Friday 23 January 2009

Pella 2 – the story of more pits

The wind is rattling the branches on the corrugated iron roof (as I type this the night before venturing to a couple of lesser known Decapolis cities and an internet cafe in Irbid). We’ve been so lucky with the weather thus far – it’ll be gutting if it all goes to pot as the pointy end of the season approaches.
I’m currently attempting to ward off the cold both my vollies have had with medicinal nips of Bushmills; typing is also a bit difficult, as one of my fingers has a cut – they take it in turns to get snicks and gashes, and feel like sandpaper, but the thumb I fractured a couple of months ago is holding up ok which is a relief and the rest of the old bod is doing ok. In fact, it’s not as creaky as I feared it’d be. I’m even starting to get a tan and tone up a bit – maybe there’s a few years left in me yet.
I’m pretty lucky as I have the ‘money trench’ this season – about time, considering Birq started me in a silly triangular sliver in ’97 (I think I was the only one who could fit into it) and then I had several trenches of pain (due to rock-breaking). This week turned up a unique Iron Age two-faced idol candlestick holder / incense burner – it’s pretty crude, as opposed to the nude bed figurine, but has a certain charm. Like most of the buckets of pottery I’ve found this season, the idol is covered in a gunky green residue which is universally recognised on digs as ‘potty ware’. Whether people were crapping directly in the pits, or using sherds as a rough form of toilet paper is debatable, but we do seem to have a disproportionate number of broken handles cropping up.
One of the virtues of all the pits I have in my trench is that they give us an insight into what lies below, and it’s pretty exciting... if 10cm thick yellow plaster surfaces are your thing. Apparently they had similar surfaces in the Late Bronze Age (Egyptian) Governor’s Residence which they dug here in the late 80s, and they also appear in the section of the Middle Bronze Age temple just to the east, so there’s little doubt the building I’m digging down to is going to be a ripper when I (my long-suffering workmen) shift the metre or so of mud-brick collapse which is lying on top of it.
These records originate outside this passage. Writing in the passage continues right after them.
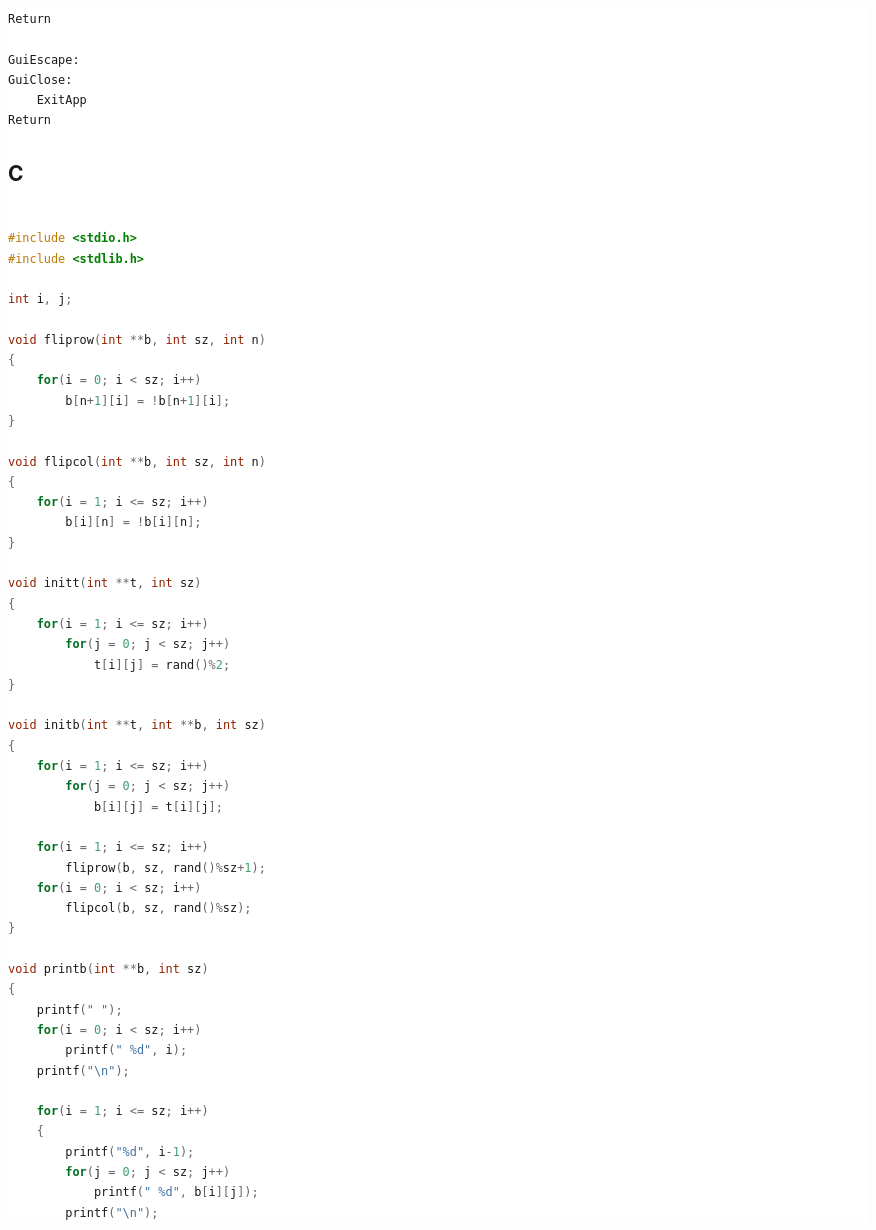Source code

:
 ```ahk
Return

GuiEscape:
GuiClose:
	ExitApp
Return
```



## C


```c

#include <stdio.h>
#include <stdlib.h>

int i, j;

void fliprow(int **b, int sz, int n)
{
	for(i = 0; i < sz; i++)
		b[n+1][i] = !b[n+1][i];
}

void flipcol(int **b, int sz, int n)
{
	for(i = 1; i <= sz; i++)
		b[i][n] = !b[i][n];
}

void initt(int **t, int sz)
{
	for(i = 1; i <= sz; i++)
		for(j = 0; j < sz; j++)
			t[i][j] = rand()%2;
}

void initb(int **t, int **b, int sz)
{
	for(i = 1; i <= sz; i++)
		for(j = 0; j < sz; j++)
			b[i][j] = t[i][j];
	
	for(i = 1; i <= sz; i++)
		fliprow(b, sz, rand()%sz+1);
	for(i = 0; i < sz; i++)
		flipcol(b, sz, rand()%sz);
}

void printb(int **b, int sz)
{
	printf(" ");
	for(i = 0; i < sz; i++)
		printf(" %d", i);
	printf("\n");

	for(i = 1; i <= sz; i++)
	{
		printf("%d", i-1);
		for(j = 0; j < sz; j++)
			printf(" %d", b[i][j]);
		printf("\n");
```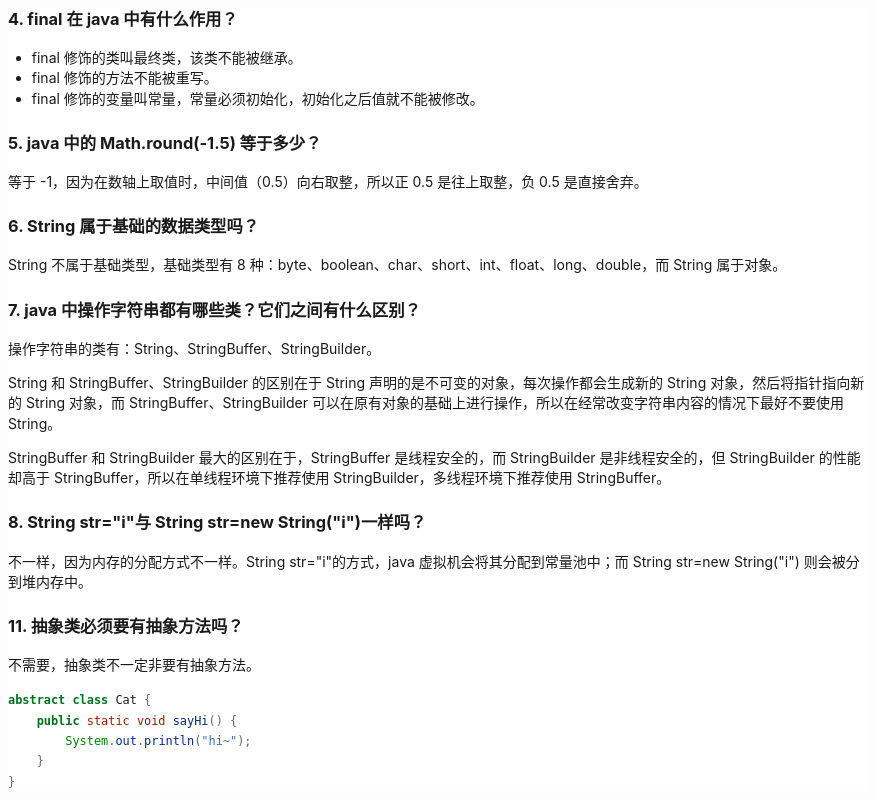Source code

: 

### **4. final 在 java 中有什么作用？**



- final 修饰的类叫最终类，该类不能被继承。
- final 修饰的方法不能被重写。
- final 修饰的变量叫常量，常量必须初始化，初始化之后值就不能被修改。



### **5. java 中的 Math.round(-1.5) 等于多少？**

等于 -1，因为在数轴上取值时，中间值（0.5）向右取整，所以正 0.5 是往上取整，负 0.5 是直接舍弃。



### **6. String 属于基础的数据类型吗？**



String 不属于基础类型，基础类型有 8 种：byte、boolean、char、short、int、float、long、double，而 String 属于对象。



### **7. java 中操作字符串都有哪些类？它们之间有什么区别？**



操作字符串的类有：String、StringBuffer、StringBuilder。



String 和 StringBuffer、StringBuilder 的区别在于 String 声明的是不可变的对象，每次操作都会生成新的 String 对象，然后将指针指向新的 String 对象，而 StringBuffer、StringBuilder 可以在原有对象的基础上进行操作，所以在经常改变字符串内容的情况下最好不要使用 String。



StringBuffer 和 StringBuilder 最大的区别在于，StringBuffer 是线程安全的，而 StringBuilder 是非线程安全的，但 StringBuilder 的性能却高于 StringBuffer，所以在单线程环境下推荐使用 StringBuilder，多线程环境下推荐使用 StringBuffer。



### **8. String str="i"与 String str=new String("i")一样吗？**



不一样，因为内存的分配方式不一样。String str="i"的方式，java 虚拟机会将其分配到常量池中；而 String str=new String("i") 则会被分到堆内存中。



### **11. 抽象类必须要有抽象方法吗？**



不需要，抽象类不一定非要有抽象方法。



```java
abstract class Cat {   
    public static void sayHi() {        
        System.out.println("hi~");   
    }
}
```
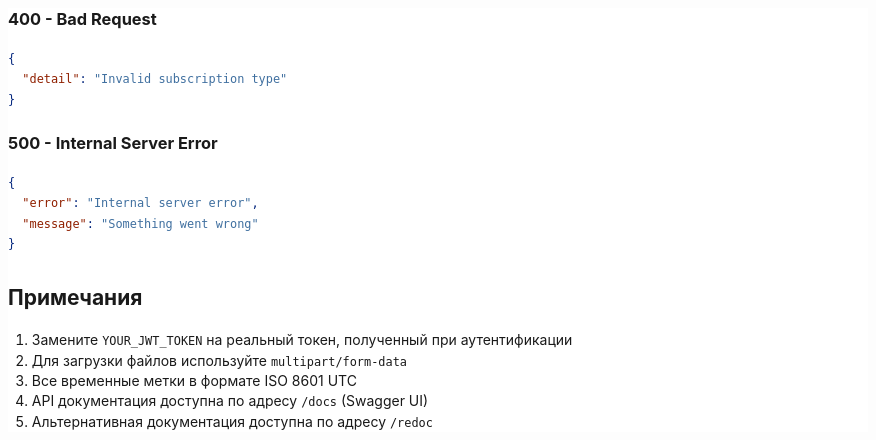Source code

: ### 400 - Bad Request
```json
{
  "detail": "Invalid subscription type"
}
```

### 500 - Internal Server Error
```json
{
  "error": "Internal server error",
  "message": "Something went wrong"
}
```

## Примечания

1. Замените `YOUR_JWT_TOKEN` на реальный токен, полученный при аутентификации
2. Для загрузки файлов используйте `multipart/form-data`
3. Все временные метки в формате ISO 8601 UTC
4. API документация доступна по адресу `/docs` (Swagger UI)
5. Альтернативная документация доступна по адресу `/redoc`

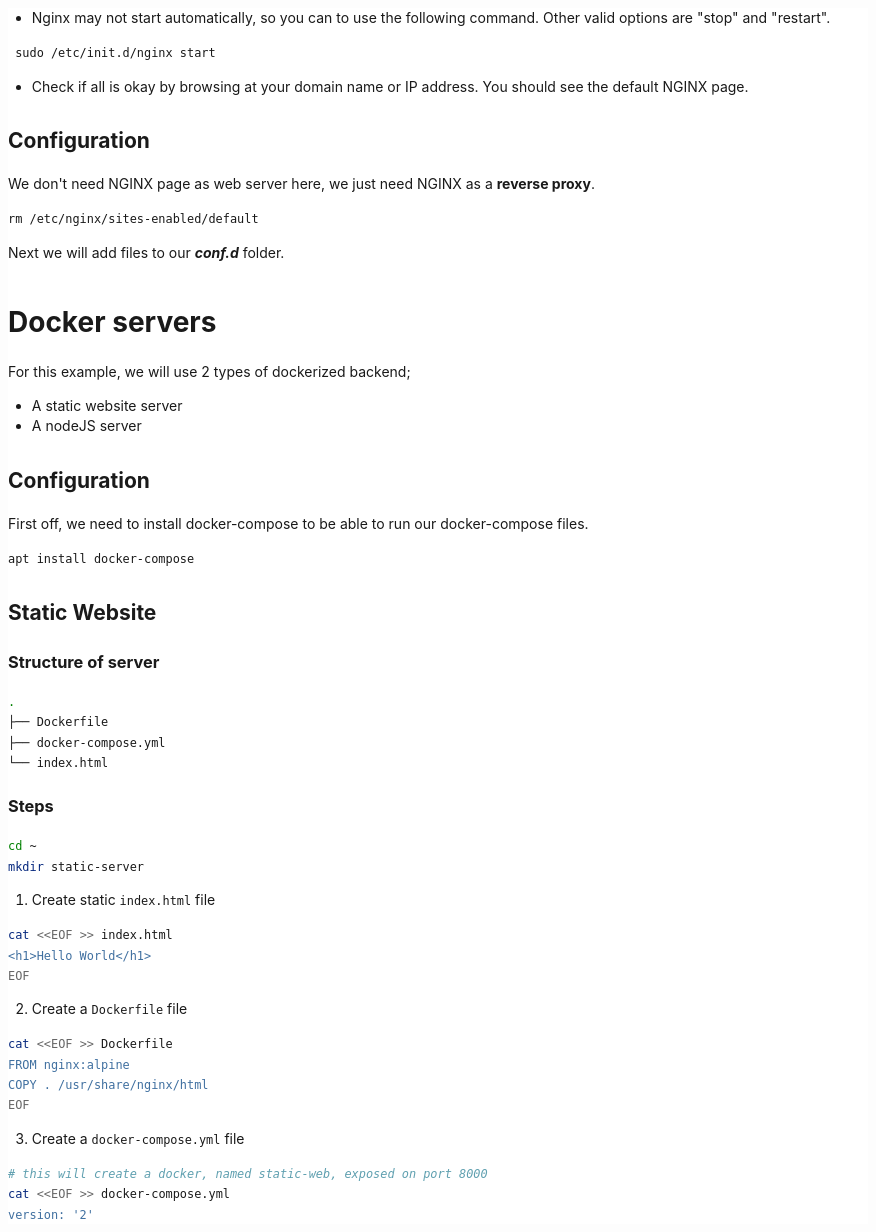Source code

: -   Nginx may not start automatically, so you can to use the following command. Other valid options are "stop" and "restart".
```
 sudo /etc/init.d/nginx start
```
-   Check if all is okay by browsing at your domain name or IP address. You should see the default NGINX page.

## Configuration

We don't need NGINX page as web server here, we just need NGINX as a **reverse proxy**.

```
rm /etc/nginx/sites-enabled/default
```

Next we will add files to our ***conf.d*** folder.


# Docker servers

For this example, we will use 2 types of dockerized backend;
- A static website server
- A nodeJS server

## Configuration

First off, we need to install docker-compose to be able to run our docker-compose files.
```
apt install docker-compose
```

## Static Website 

### Structure of server
```bash
.
├── Dockerfile
├── docker-compose.yml
└── index.html
```

### Steps
```bash
cd ~
mkdir static-server
```
1. Create static `index.html` file
```bash
cat <<EOF >> index.html
<h1>Hello World</h1>
EOF
```
2. Create a `Dockerfile` file
```bash
cat <<EOF >> Dockerfile
FROM nginx:alpine
COPY . /usr/share/nginx/html
EOF
```
3. Create a `docker-compose.yml` file
```bash
# this will create a docker, named static-web, exposed on port 8000
cat <<EOF >> docker-compose.yml
version: '2'

```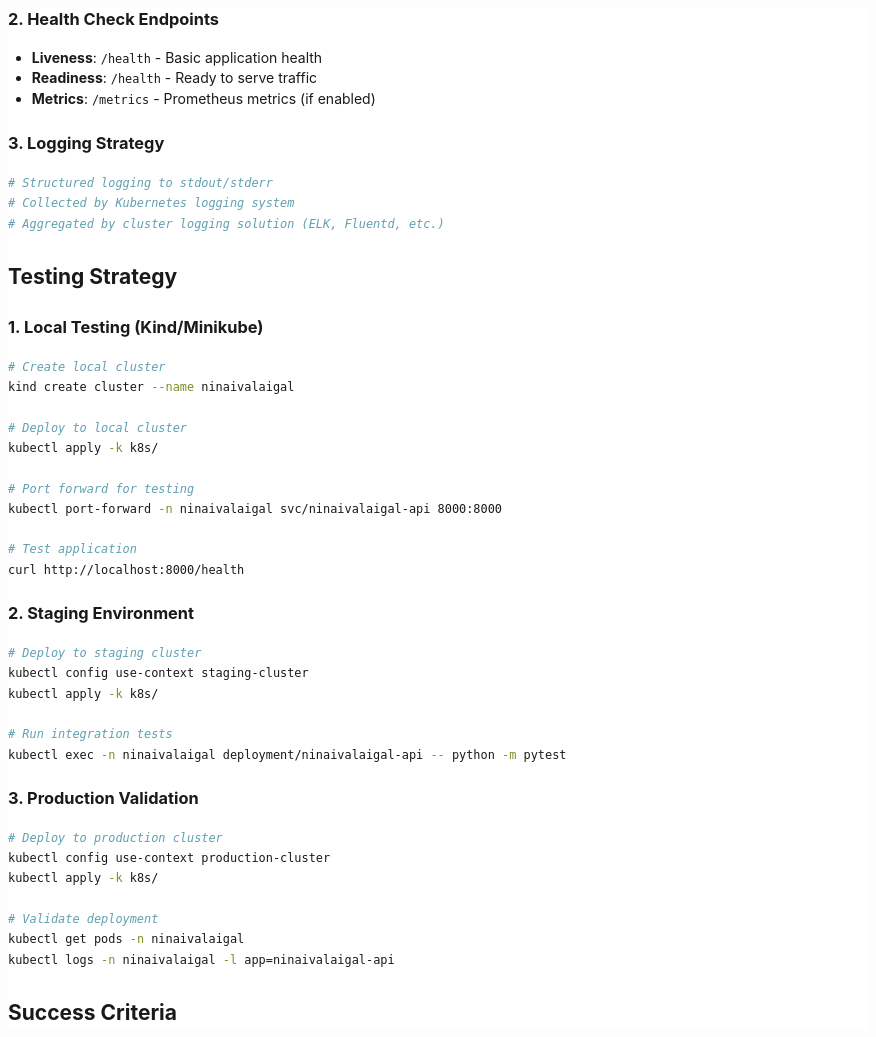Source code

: ### 2. Health Check Endpoints
- **Liveness**: `/health` - Basic application health
- **Readiness**: `/health` - Ready to serve traffic
- **Metrics**: `/metrics` - Prometheus metrics (if enabled)

### 3. Logging Strategy
```yaml
# Structured logging to stdout/stderr
# Collected by Kubernetes logging system
# Aggregated by cluster logging solution (ELK, Fluentd, etc.)
```

## Testing Strategy

### 1. Local Testing (Kind/Minikube)
```bash
# Create local cluster
kind create cluster --name ninaivalaigal

# Deploy to local cluster
kubectl apply -k k8s/

# Port forward for testing
kubectl port-forward -n ninaivalaigal svc/ninaivalaigal-api 8000:8000

# Test application
curl http://localhost:8000/health
```

### 2. Staging Environment
```bash
# Deploy to staging cluster
kubectl config use-context staging-cluster
kubectl apply -k k8s/

# Run integration tests
kubectl exec -n ninaivalaigal deployment/ninaivalaigal-api -- python -m pytest
```

### 3. Production Validation
```bash
# Deploy to production cluster
kubectl config use-context production-cluster
kubectl apply -k k8s/

# Validate deployment
kubectl get pods -n ninaivalaigal
kubectl logs -n ninaivalaigal -l app=ninaivalaigal-api
```

## Success Criteria
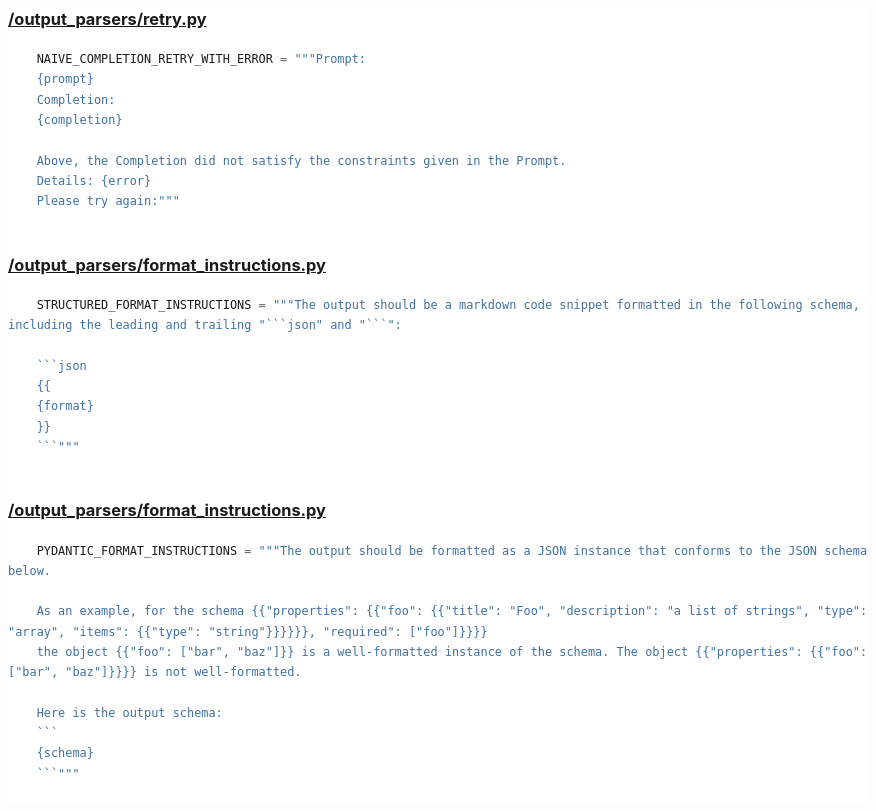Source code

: ### [/output_parsers/retry.py](https://github.com/hwchase17/langchain/tree/79fb90aafd104ce013b954936f0159e96d3ae85d/langchain//output_parsers/retry.py#L23)
```python
	NAIVE_COMPLETION_RETRY_WITH_ERROR = """Prompt:
	{prompt}
	Completion:
	{completion}
	
	Above, the Completion did not satisfy the constraints given in the Prompt.
	Details: {error}
	Please try again:"""
	
```

### [/output_parsers/format_instructions.py](https://github.com/hwchase17/langchain/tree/79fb90aafd104ce013b954936f0159e96d3ae85d/langchain//output_parsers/format_instructions.py#L3)
```python
	STRUCTURED_FORMAT_INSTRUCTIONS = """The output should be a markdown code snippet formatted in the following schema, including the leading and trailing "```json" and "```":
	
	```json
	{{
	{format}
	}}
	```"""
	
```

### [/output_parsers/format_instructions.py](https://github.com/hwchase17/langchain/tree/79fb90aafd104ce013b954936f0159e96d3ae85d/langchain//output_parsers/format_instructions.py#L11)
```python
	PYDANTIC_FORMAT_INSTRUCTIONS = """The output should be formatted as a JSON instance that conforms to the JSON schema below.
	
	As an example, for the schema {{"properties": {{"foo": {{"title": "Foo", "description": "a list of strings", "type": "array", "items": {{"type": "string"}}}}}}, "required": ["foo"]}}}}
	the object {{"foo": ["bar", "baz"]}} is a well-formatted instance of the schema. The object {{"properties": {{"foo": ["bar", "baz"]}}}} is not well-formatted.
	
	Here is the output schema:
	```
	{schema}
	```"""
	
```
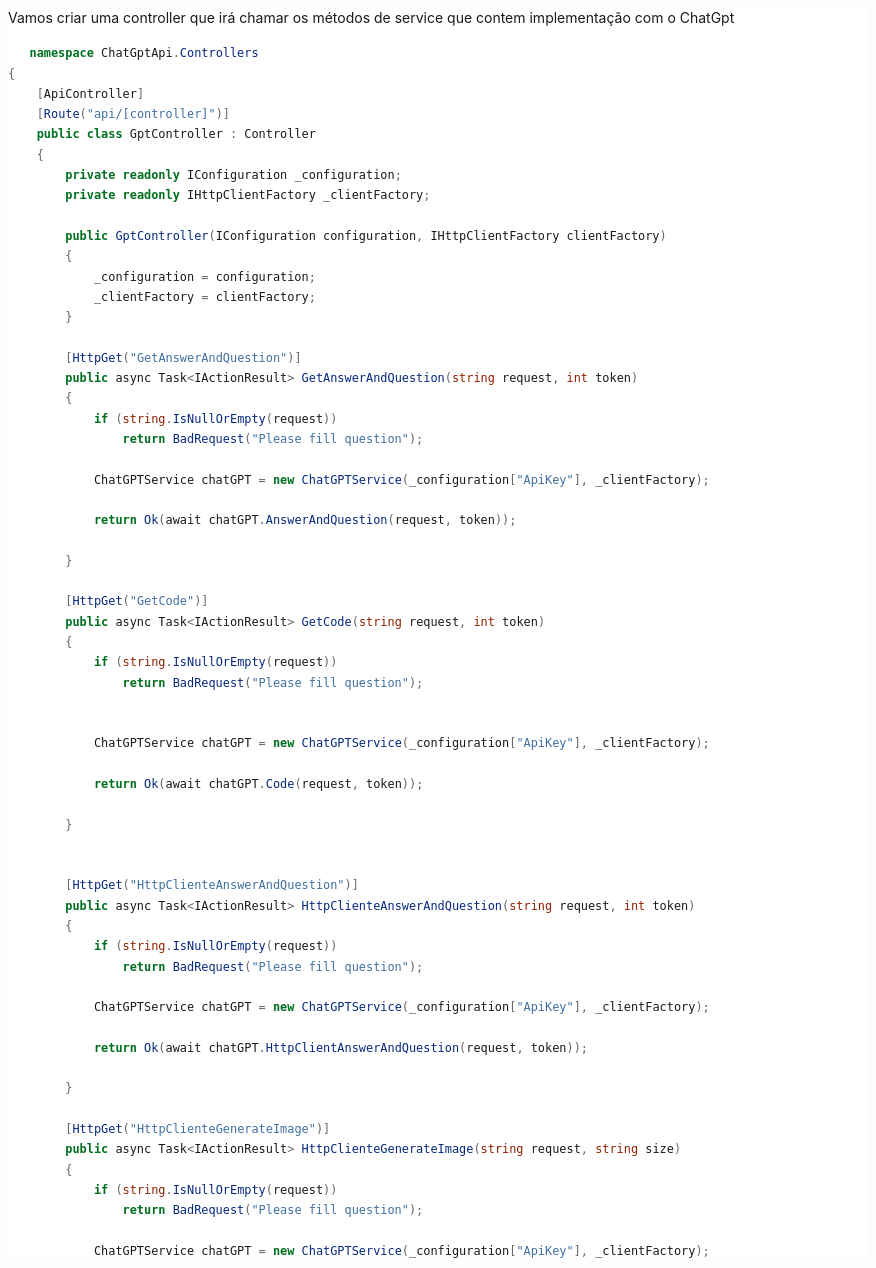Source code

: Vamos criar uma controller que irá chamar os métodos de service que contem implementação com o ChatGpt
```C#
   namespace ChatGptApi.Controllers
{
    [ApiController]
    [Route("api/[controller]")]
    public class GptController : Controller
    {
        private readonly IConfiguration _configuration;
        private readonly IHttpClientFactory _clientFactory;

        public GptController(IConfiguration configuration, IHttpClientFactory clientFactory)
        {
            _configuration = configuration;
            _clientFactory = clientFactory;
        }

        [HttpGet("GetAnswerAndQuestion")]
        public async Task<IActionResult> GetAnswerAndQuestion(string request, int token)
        {
            if (string.IsNullOrEmpty(request))
                return BadRequest("Please fill question");

            ChatGPTService chatGPT = new ChatGPTService(_configuration["ApiKey"], _clientFactory);

            return Ok(await chatGPT.AnswerAndQuestion(request, token));

        }

        [HttpGet("GetCode")]
        public async Task<IActionResult> GetCode(string request, int token)
        {
            if (string.IsNullOrEmpty(request))
                return BadRequest("Please fill question");


            ChatGPTService chatGPT = new ChatGPTService(_configuration["ApiKey"], _clientFactory);

            return Ok(await chatGPT.Code(request, token));

        }


        [HttpGet("HttpClienteAnswerAndQuestion")]
        public async Task<IActionResult> HttpClienteAnswerAndQuestion(string request, int token)
        {
            if (string.IsNullOrEmpty(request))
                return BadRequest("Please fill question");

            ChatGPTService chatGPT = new ChatGPTService(_configuration["ApiKey"], _clientFactory);

            return Ok(await chatGPT.HttpClientAnswerAndQuestion(request, token));

        }

        [HttpGet("HttpClienteGenerateImage")]
        public async Task<IActionResult> HttpClienteGenerateImage(string request, string size)
        {
            if (string.IsNullOrEmpty(request))
                return BadRequest("Please fill question");
            
            ChatGPTService chatGPT = new ChatGPTService(_configuration["ApiKey"], _clientFactory);

```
In the meantime, one of my vollies, Michael, exposed 2 x 2m of stone cobbling today (see photo) which is pretty impressive but going to be a bugger to plan. Like the lower yellow plaster layers, it extends to the west, so it’ll be even more impressive when it’s fully exposed.
News from home is less good – the flat’s been burgled and I’m having hassles with my visa / citizenship. Apparently 20/20 in the ocker Aussie test isn’t good enough. The cops haven’t been able to spare anyone, since the tennis is on – my workmen all agreed that theft was ‘haram’ (sacrilegious) and offered to lynch the buggers who broken in. Gina said they didn’t seem to have taken much – just irreplaceable things primarily of sentimental value, rather than the old tv and dvd player, virused computer and cds. It’s pretty spooky, considering that we’re a 2nd storey flat on a quiet street – it’s not exactly an opportunistic walk-by robber. Such is the society we live in... and people question our safety travelling in the Moslem world.